Sono state depositate lo scorso 21 luglio circa 200 pagine che hanno ricostruito i fatti dalle prime indagini fino al rinvenimento del corpo di Lidia. Si rimette ora in discussione un giudizio che vede Binda in carcere a Busto Arsizio da due anni e mezzo, non senza supporto morale ed economico da parte di amici e membri dell’associazione culturale “Magre sponde”, di cui ne era parte attiva ed organizzativa.

I legali di Binda, Patrizia Esposito e Sergio Martelli, fanno leva sulla fatidica questione.

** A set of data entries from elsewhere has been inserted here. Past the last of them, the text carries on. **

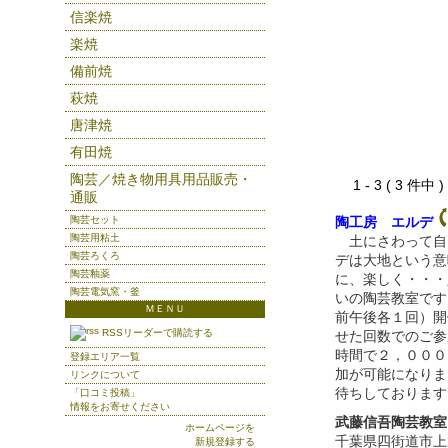
信楽焼
楽焼
備前焼
萩焼
唐津焼
有田焼
陶芸／焼き物用具用品販売・
1 - 3 ( 3 件中
通販
陶芸セット
陶工房 エルデ
陶芸用粘土
土にさわって自
陶芸ろくろ
デは大地という意
陶芸釉薬
に、楽しく・・・
陶芸電気窯・釜
いの陶芸教室です
ＭＥＮＵ
前午後各１回）開
RSSリーダーで購読する
せた回数でのご参
時間で２，０００
登録エリア一覧
加が可能になりま
リンクについて
待ちしております
「口コミ投稿」
情報をお寄せください
武藤信吾陶芸教室
ホームページを
千葉県四街道市上
新規登録する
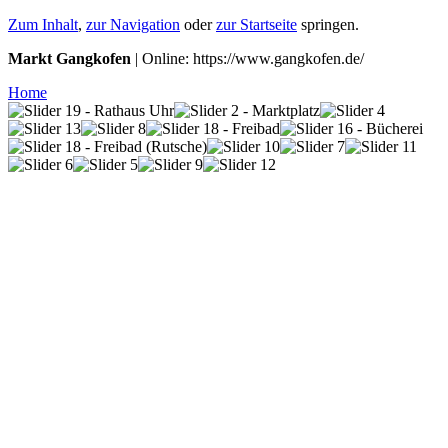
Zum Inhalt
,
zur Navigation
oder
zur Startseite
springen.
Markt Gangkofen
| Online: https://www.gangkofen.de/
Home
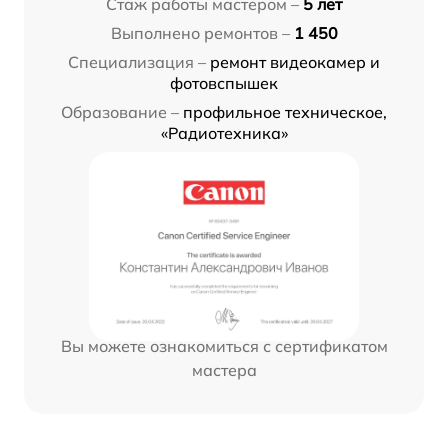
Стаж работы мастером –
5 лет
Выполнено ремонтов –
1 450
Специализация –
ремонт видеокамер и
фотовспышек
Образование –
профильное техническое,
«Радиотехника»
Вы можете ознакомиться с сертификатом
мастера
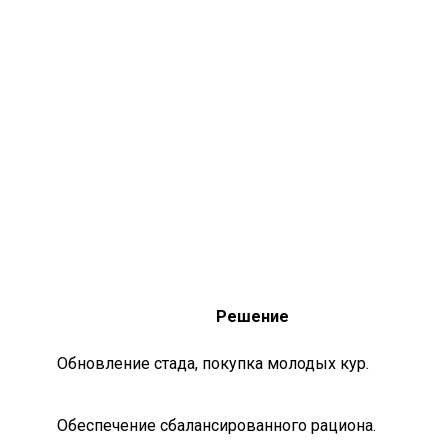
Решение
Обновление стада, покупка молодых кур.
Обеспечение сбалансированного рациона.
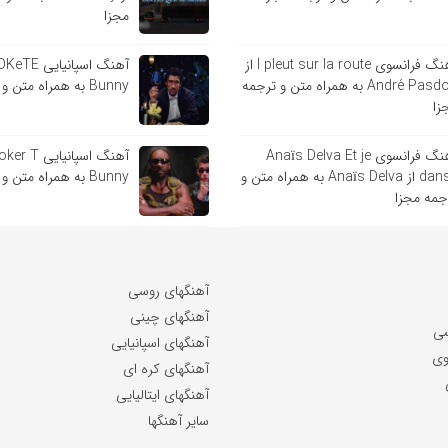
مجزا
آهنگ فرانسوی l pleut sur la route از
André Pasdoc به همراه متن و ترجمه
Bunny به همراه متن و ترجمه مجزا
زا
آهنگ فرانسوی Anaïs Delva Et je
danse از Anaïs Delva به همراه متن و
Bunny به همراه متن و ترجمه مجزا
جمه مجزا
آهنگهای روسی
آهنگهای چینی
سی
آهنگهای اسپانیایی
وی
آهنگهای کره ای
آهنگهای ایتالیایی
سایر آهنگها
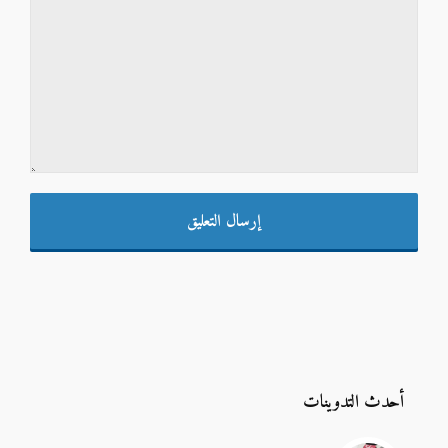
أحدث التدوينات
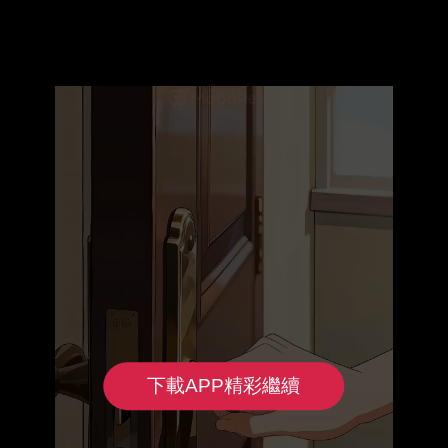
下載APP精彩繼續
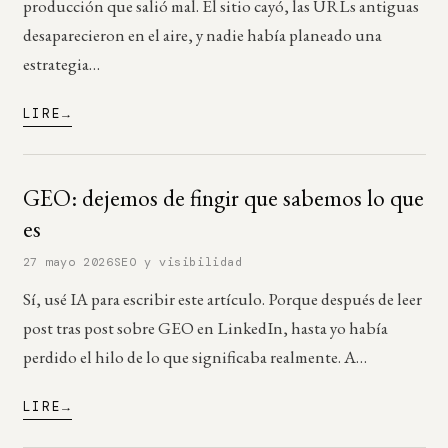
producción que salió mal. El sitio cayó, las URLs antiguas
desaparecieron en el aire, y nadie había planeado una
estrategia…
LIRE
GEO: dejemos de fingir que sabemos lo que
es
27 mayo 2026
SEO y visibilidad
Sí, usé IA para escribir este artículo. Porque después de leer
post tras post sobre GEO en LinkedIn, hasta yo había
perdido el hilo de lo que significaba realmente. A…
LIRE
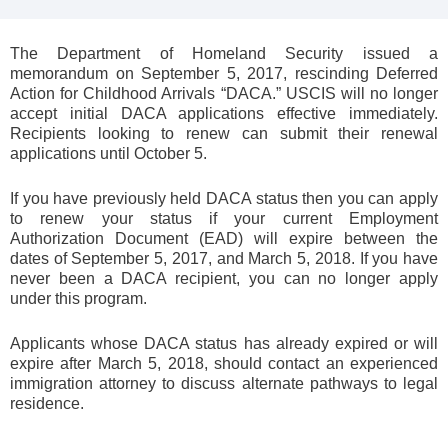
The Department of Homeland Security issued a
memorandum on September 5, 2017, rescinding Deferred
Action for Childhood Arrivals “DACA.” USCIS will no longer
accept initial DACA applications effective immediately.
Recipients looking to renew can submit their renewal
applications until October 5.
If you have previously held DACA status then you can apply
to renew your status if your current Employment
Authorization Document (EAD) will expire between the
dates of September 5, 2017, and March 5, 2018. If you have
never been a DACA recipient, you can no longer apply
under this program.
Applicants whose DACA status has already expired or will
expire after March 5, 2018, should contact an experienced
immigration attorney to discuss alternate pathways to legal
residence.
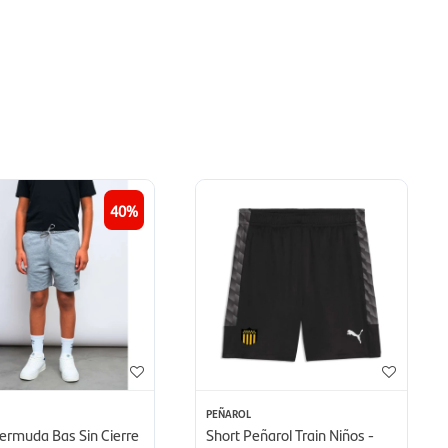
40
PEÑAROL
ermuda Bas Sin Cierre
Short Peñarol Train Niños -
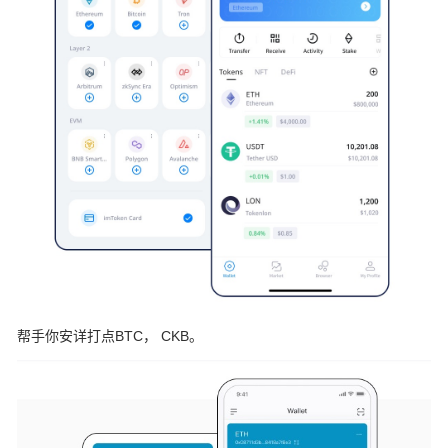
帮手你安详打点BTC， CKB。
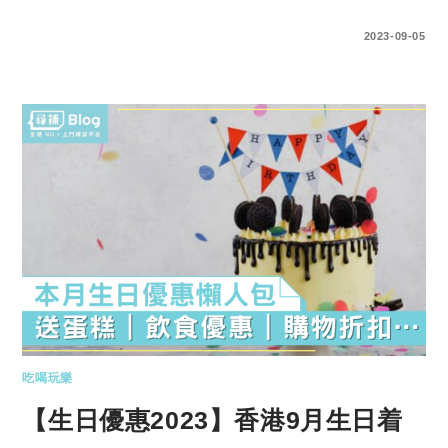
0 COMMENTS
2023-09-05
吃喝玩樂
【生日優惠2023】香港9月生日着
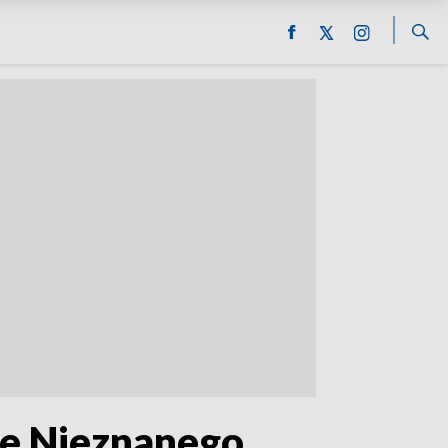
ie Nieznanego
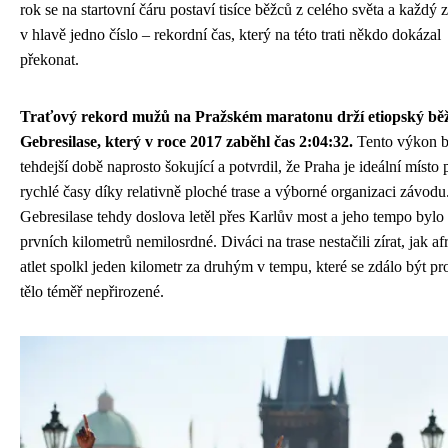
rok se na startovní čáru postaví tisíce běžců z celého světa a každý 
v hlavě jedno číslo – rekordní čas, který na této trati někdo dokázal
překonat.
Traťový rekord mužů na Pražském maratonu drží etiopský bě
Gebresilase, který v roce 2017 zaběhl čas 2:04:32.
Tento výkon b
tehdejší době naprosto šokující a potvrdil, že Praha je ideální místo 
rychlé časy díky relativně ploché trase a výborné organizaci závodu
Gebresilase tehdy doslova letěl přes Karlův most a jeho tempo bylo
prvních kilometrů nemilosrdné. Diváci na trase nestačili zírat, jak af
atlet spolkl jeden kilometr za druhým v tempu, které se zdálo být pr
tělo téměř nepřirozené.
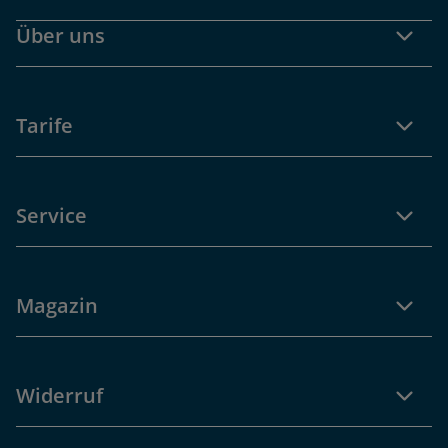
Über uns
Tarife
Service
Magazin
Widerruf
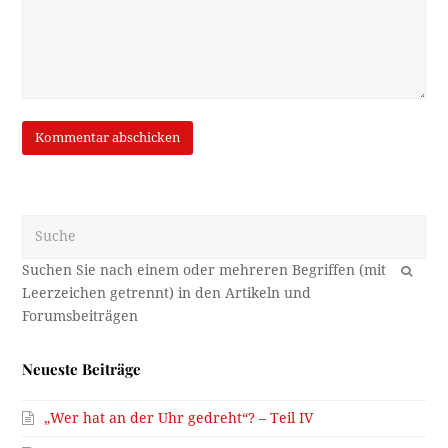
Suche
OK
Neueste Beiträge
„Wer hat an der Uhr gedreht“? – Teil IV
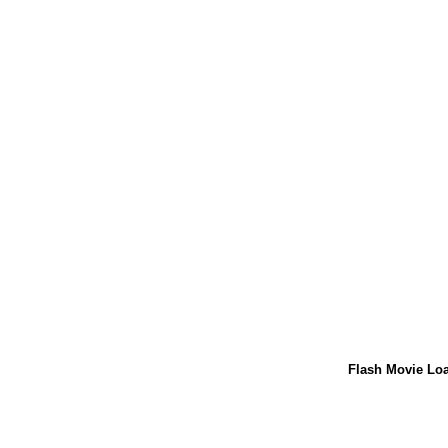
Flash Movie Lo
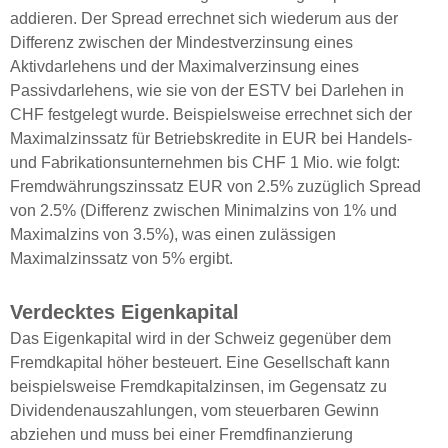
addieren. Der Spread errechnet sich wiederum aus der
Differenz zwischen der Mindestverzinsung eines
Aktivdarlehens und der Maximalverzinsung eines
Passivdarlehens, wie sie von der ESTV bei Darlehen in
CHF festgelegt wurde. Beispielsweise errechnet sich der
Maximalzinssatz für Betriebskredite in EUR bei Handels-
und Fabrikationsunternehmen bis CHF 1 Mio. wie folgt:
Fremdwährungszinssatz EUR von 2.5% zuzüglich Spread
von 2.5% (Differenz zwischen Minimalzins von 1% und
Maximalzins von 3.5%), was einen zulässigen
Maximalzinssatz von 5% ergibt.
Verdecktes Eigenkapital
Das Eigenkapital wird in der Schweiz gegenüber dem
Fremdkapital höher besteuert. Eine Gesellschaft kann
beispielsweise Fremdkapitalzinsen, im Gegensatz zu
Dividendenauszahlungen, vom steuerbaren Gewinn
abziehen und muss bei einer Fremdfinanzierung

Cosa ci faceva Stefano Binda nel parcheggio fuori dall’ospedale di Cittiglio la sera del 5 gennaio 1987? Secondo le motivazioni della sentenza Binda si trovava nei pressi del parcheggio dell’ospedale perché voleva acquistare della droga e si era recato davanti al SERT (SERvizi per le Tossicodipendenze) di Cittiglio.

Ma la Esposito spiega: “Peccato che lì, nel 1987, il SERT non c’era”; non c’era perché è stato istituito con la legge 162 del 1990. Inoltre, il trasferimento del servizio di sostegno ai tossicodipendenti in via Marconi 40 avvenne solo nel 1997, cioè esattamente dieci anni dopo i fatti; negli anni ’80, il servizio tossicodipendenze era presente a Cittiglio, ma in un’altra parte dell’ospedale.